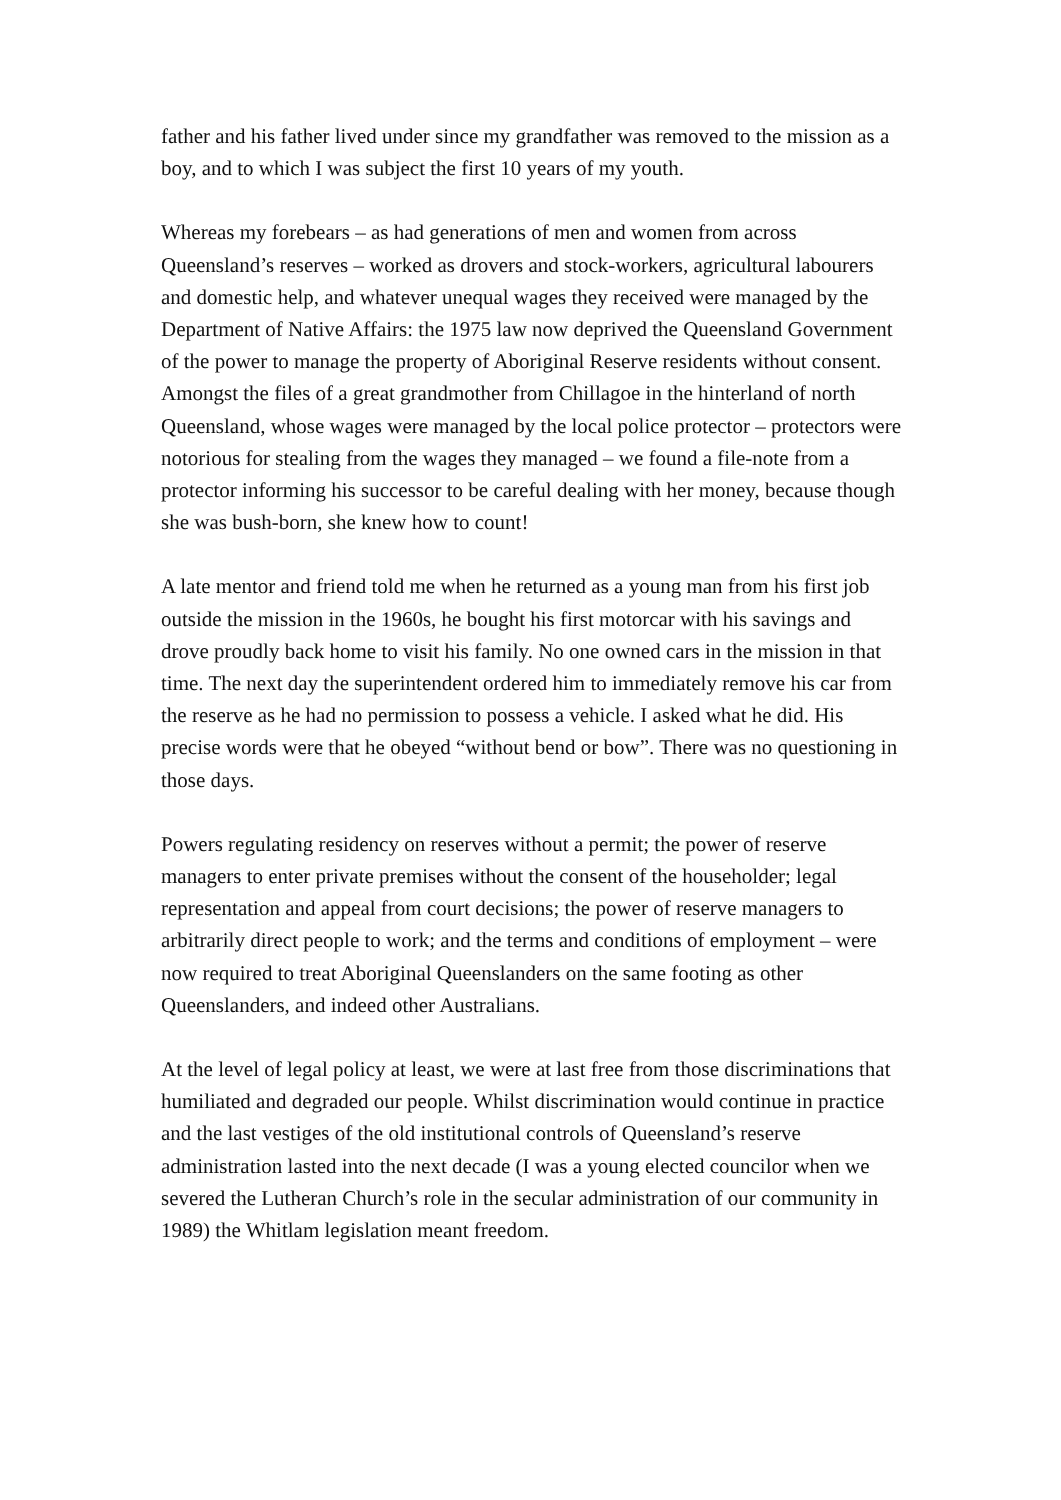father and his father lived under since my grandfather was removed to the mission as a boy, and to which I was subject the first 10 years of my youth.
Whereas my forebears – as had generations of men and women from across Queensland’s reserves – worked as drovers and stock-workers, agricultural labourers and domestic help, and whatever unequal wages they received were managed by the Department of Native Affairs: the 1975 law now deprived the Queensland Government of the power to manage the property of Aboriginal Reserve residents without consent. Amongst the files of a great grandmother from Chillagoe in the hinterland of north Queensland, whose wages were managed by the local police protector – protectors were notorious for stealing from the wages they managed – we found a file-note from a protector informing his successor to be careful dealing with her money, because though she was bush-born, she knew how to count!
A late mentor and friend told me when he returned as a young man from his first job outside the mission in the 1960s, he bought his first motorcar with his savings and drove proudly back home to visit his family. No one owned cars in the mission in that time. The next day the superintendent ordered him to immediately remove his car from the reserve as he had no permission to possess a vehicle. I asked what he did. His precise words were that he obeyed “without bend or bow”. There was no questioning in those days.
Powers regulating residency on reserves without a permit; the power of reserve managers to enter private premises without the consent of the householder; legal representation and appeal from court decisions; the power of reserve managers to arbitrarily direct people to work; and the terms and conditions of employment – were now required to treat Aboriginal Queenslanders on the same footing as other Queenslanders, and indeed other Australians.
At the level of legal policy at least, we were at last free from those discriminations that humiliated and degraded our people. Whilst discrimination would continue in practice and the last vestiges of the old institutional controls of Queensland’s reserve administration lasted into the next decade (I was a young elected councilor when we severed the Lutheran Church’s role in the secular administration of our community in 1989) the Whitlam legislation meant freedom.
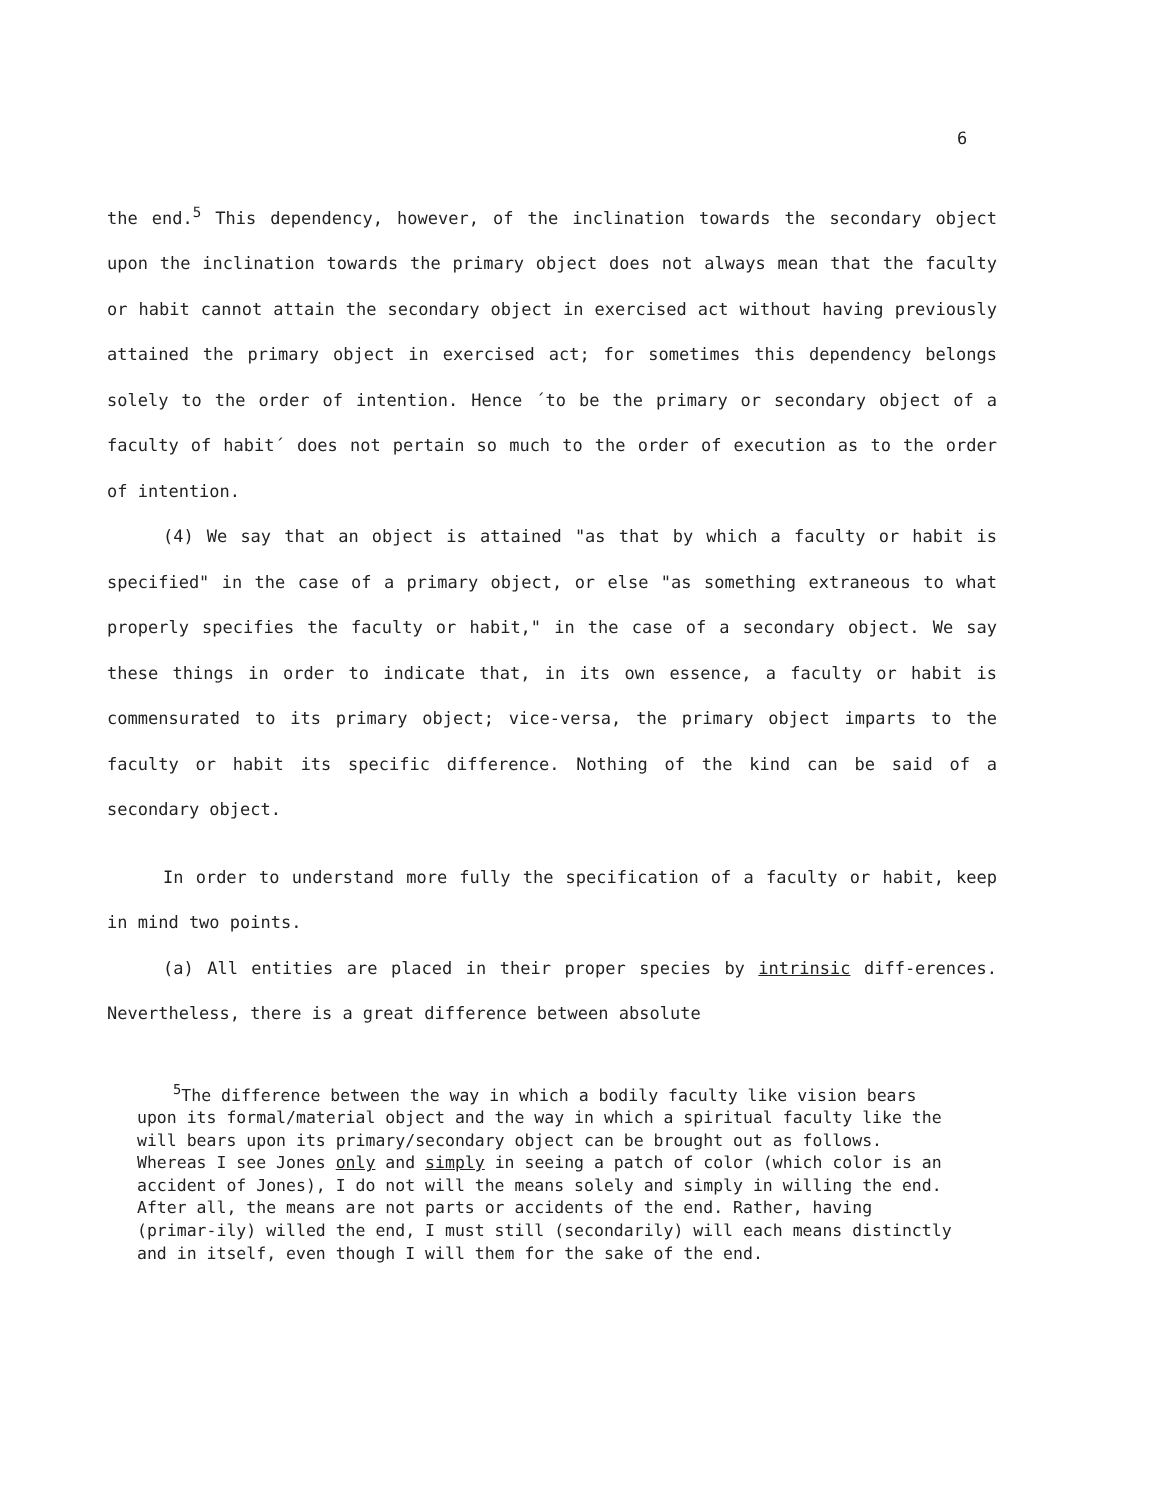6
the end.<sup>5</sup> This dependency, however, of the inclination towards the secondary object upon the inclination towards the primary object does not always mean that the faculty or habit cannot attain the secondary object in exercised act without having previously attained the primary object in exercised act; for sometimes this dependency belongs solely to the order of intention. Hence ´to be the primary or secondary object of a faculty of habit´ does not pertain so much to the order of execution as to the order of intention.
(4) We say that an object is attained "as that by which a faculty or habit is specified" in the case of a primary object, or else "as something extraneous to what properly specifies the faculty or habit," in the case of a secondary object. We say these things in order to indicate that, in its own essence, a faculty or habit is commensurated to its primary object; vice-versa, the primary object imparts to the faculty or habit its specific difference. Nothing of the kind can be said of a secondary object.
In order to understand more fully the specification of a faculty or habit, keep in mind two points.
(a) All entities are placed in their proper species by intrinsic diff-erences. Nevertheless, there is a great difference between absolute
<sup>5</sup> The difference between the way in which a bodily faculty like vision bears upon its formal/material object and the way in which a spiritual faculty like the will bears upon its primary/secondary object can be brought out as follows. Whereas I see Jones only and simply in seeing a patch of color (which color is an accident of Jones), I do not will the means solely and simply in willing the end. After all, the means are not parts or accidents of the end. Rather, having (primar-ily) willed the end, I must still (secondarily) will each means distinctly and in itself, even though I will them for the sake of the end.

════════════════

* [What is being asked]: For each line in the data that holds "legal", add one to a count, then report that count alone.

* [Result of this task]: 2